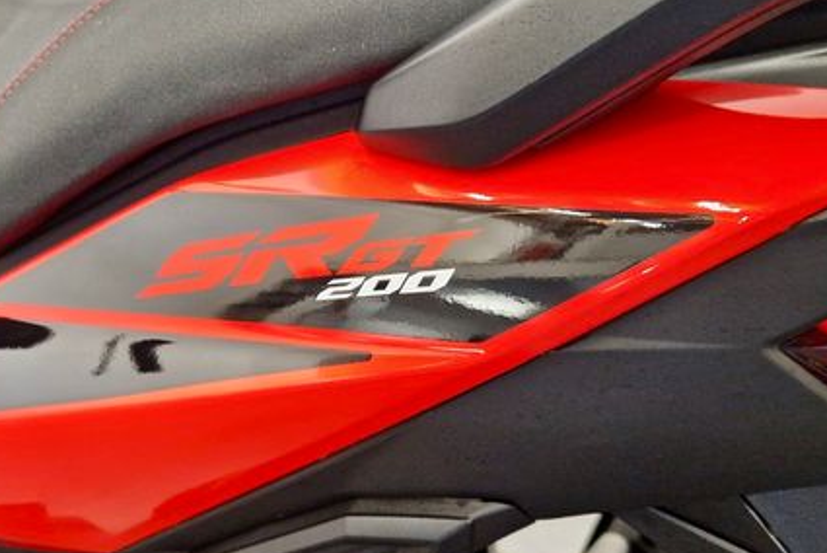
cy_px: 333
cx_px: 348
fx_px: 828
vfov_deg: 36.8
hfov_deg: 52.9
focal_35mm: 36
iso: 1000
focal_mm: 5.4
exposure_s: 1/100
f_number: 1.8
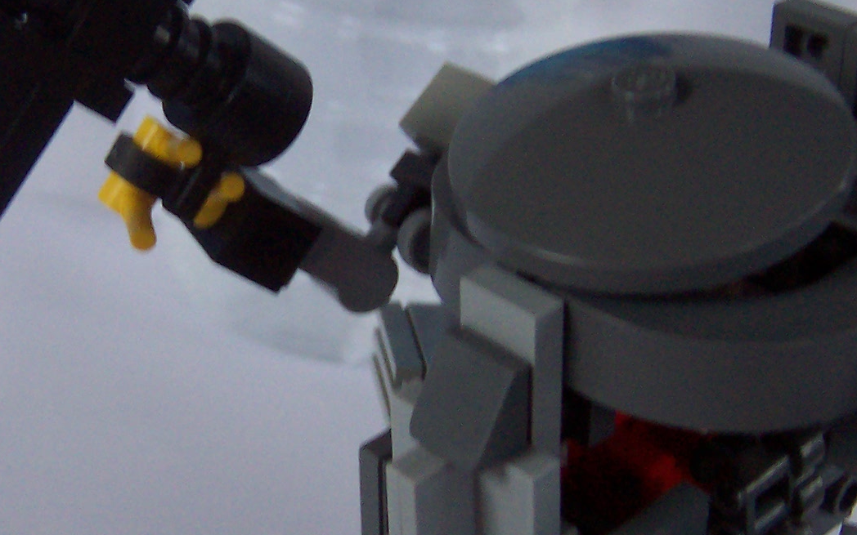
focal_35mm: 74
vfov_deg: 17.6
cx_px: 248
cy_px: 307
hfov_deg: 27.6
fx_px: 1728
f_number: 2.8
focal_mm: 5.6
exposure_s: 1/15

----------------

# Goal of the exercise
Repeat each of the records exactly as written, except for the pictures, which are to be left out.

# Problem solution
cy_px: 333
cx_px: 348
fx_px: 828
vfov_deg: 36.8
hfov_deg: 52.9
focal_35mm: 36
iso: 1000
focal_mm: 5.4
exposure_s: 1/100
f_number: 1.8
focal_35mm: 74
vfov_deg: 17.6
cx_px: 248
cy_px: 307
hfov_deg: 27.6
fx_px: 1728
f_number: 2.8
focal_mm: 5.6
exposure_s: 1/15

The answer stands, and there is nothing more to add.